Tuesday, September 14, 2010

Our Squaw Valley Excursion

Mary chose to take us to Squaw Valley, home of the 1960 Olympics. Mike drove and became our tour guide driving us around the lake through Kings Beach and Tahoe City then on to Squaw, describing the towns and restaurants along the way.  
We decided that we would ride the gondola once we arrived, At first I wasn’t too keen on the idea, thinking that they meant one of those boats that float along the canals of Venice, Italy. I obviously haven’t been around many ski resorts for I was quickly corrected and decided that okay, I was willing.  The resort at Squaw Valley looks small at first, set in a high meadow (6800 feet) with even higher vertical  rock mountains rising on three sides behind it. 
We entered through the human made “village” a collection of stores and restaurants built like a picturesque European village.

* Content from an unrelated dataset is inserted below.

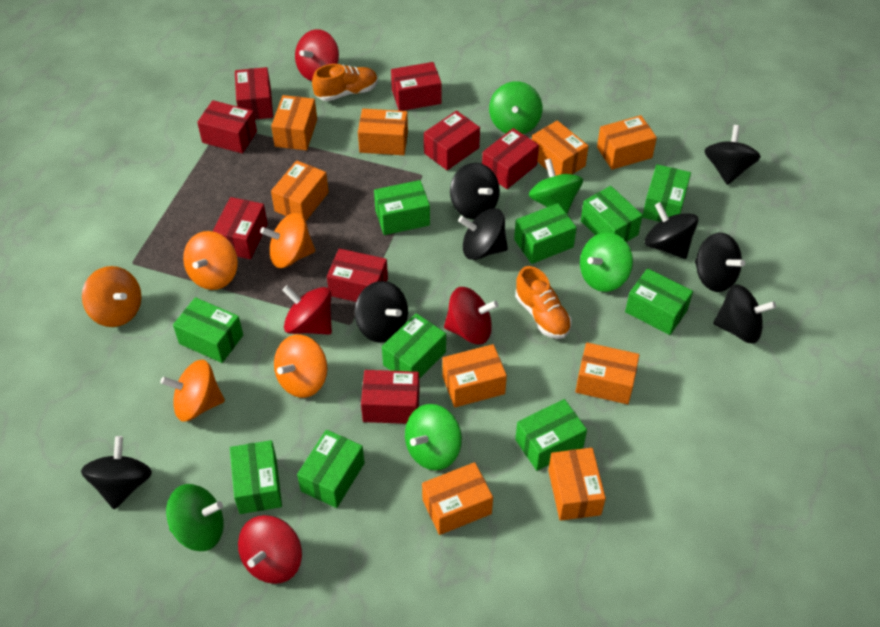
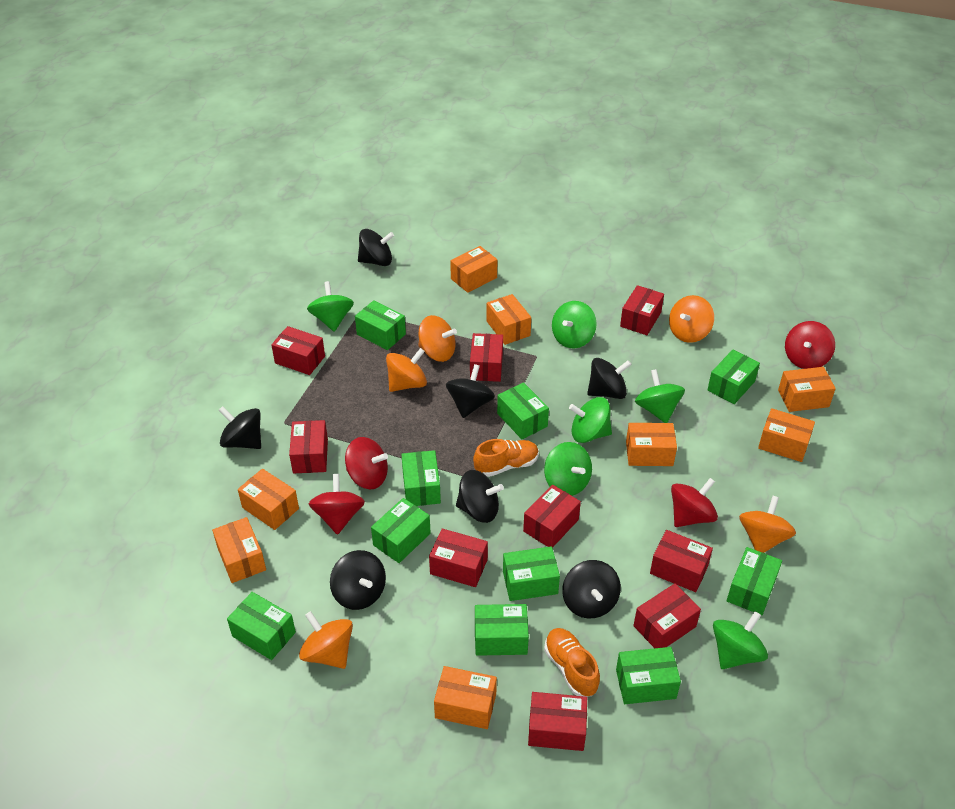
black spinning top: [81,436,152,509] [354,281,408,343] [450,163,500,220] [458,208,508,260] [645,202,698,259] [695,233,745,292] [704,125,761,185] [713,284,776,343] = 8 -> [219,406,261,449] [330,550,386,610] [358,229,394,266] [446,364,495,418] [456,470,504,523] [562,560,621,619] [587,358,632,399] = 7
green spinning top: [166,484,224,551] [405,404,462,471] [489,81,542,134] [529,158,583,213] [580,232,633,292] = 5 -> [307,281,354,332] [544,442,592,496] [552,301,597,348] [569,397,612,443] [635,369,685,423] [713,611,768,669] = 6
orange box: [271,95,317,151] [271,160,329,221] [358,109,408,155] [422,462,493,535] [442,344,507,407] [532,120,589,176] [548,448,606,521] [575,343,639,404] [597,115,657,170] = 9 -> [212,517,266,583] [238,469,299,530] [434,666,497,729] [450,246,497,293] [486,294,531,345] [626,423,677,466] [758,408,815,462] [778,367,836,412] = 8
red box: [197,100,257,153] [213,197,268,259] [235,67,273,120] [327,248,388,302] [361,370,420,424] [391,62,442,111] [424,111,480,170] [482,128,539,189] = 8 -> [271,326,325,375] [289,420,328,473] [429,529,488,587] [470,333,503,382] [523,484,581,548] [528,692,587,751] [620,285,664,335] [633,583,701,648] [650,530,713,592] = 9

We decided to go straight to buy our gondola tickets to ride up to high camp. The gondola, a square glass structure holds about 30 people. Mary and I  chose  seats at the front of the “car” where we would get a good view. 

The car rose steeply as we sat wide-eyed taking in the scenery. Things were going smoothly until we reached the first cable tower, thinking we were at the top. The gondola bumped and rocked. 

As one chorus, the occupants of the car gave noises of surprise while we laughed nervously.  At this point we could see just how much further we would be climbing. 
Behind us, the resort village grew smaller as our destination drew closer. 
Once we disembarked at High Camp, we were saw that the area was well named. We were at the top of a pile of boulders barely held together with tall pines and small shrubs that made up the mountain.
People quickly disbursed in all directions.  Those who had ridden with their bicycles put on their helmets and headed for the bike trail, a gut wrenching dusty ride back down the mountain. 
 Several people started walking to the paint ball area, others to the locker rooms to change into swim suits for the spa and pool and still others, like us, were tourists ready to walk around and enjoy the sights. 
Mike quickly went into a store to buy a bright yellow Squaw Valley disc and walked off in the direction of the disc golf course.
These discs have evolved a long way from the frisbees stacked in our game closet at home. They are smaller and where the lip is in the traditional frisbee, instead is a weighted rim, evidently weighted differently for various course conditions such as if there is more wind.
It was a warm day in the sun as we leaned against the railing of the ice skating rink and watched the skaters go round. Near the middle was a young couple, apparently very much in love as they joined hands and spun in circles holding each other and laughing. 
children slid into the railing or their parents’ legs, many out of control and under the spell of the ice.  Some skaters wore shorts while others were dressed for winter and though it was cool under the shade of the rink cover, the sun outside was warm shining through the thin air at 9,050 feet above sea level.  It baked our shoulders as we meandered around high camp watching the people and taking in the views. Activities at high camp were not designed just for the athletic. If you needed less moving, there was the pool or the hot tub, or you could be completely motionless and enjoy a massage at the spa. 

The air around the pools and the rest of high camp was filled with voices of tongues from around the globe, though most spoke English when needed since, unlike the rest of the world, few Americans, including our service workers, speak other languages fluently.
Far off over the hillside we could see hikers or bikers making their way back down to the valley floor.  My feet ached to see one man limp by after walking up the mountain path with his family.  He was now reduced to carrying his shoes while, in his stocking-feet he withstood each painful step toward the gondola for an easier trip back down.
Our feet felt fine, though Mary and I felt our stomachs lurch a few times while leaning over the rail, letting our imaginations run.

We enjoyed our day, had some fun and even leaned a bit of history.  The VII Winter Olympics, held in Squaw Valley, California, were the first Olympics to be televised and the first held in western United States.  While Squaw Valley is one of the largest ski resorts in the United States, it is only the second largest at lake Tahoe.  During these games, the American team beat the champion Russians at hockey, then went on to win the gold medal, beating Czechoslovakia after the Russian team captain urged the Americans to take a hit of oxygen to battle their exhaustion.  
We finished up the day with another gondola ride back to the valley floor then on to Tahoe City to enjoy a bite of pizza beside the Truckee River at the point where it leaves Lake Tahoe.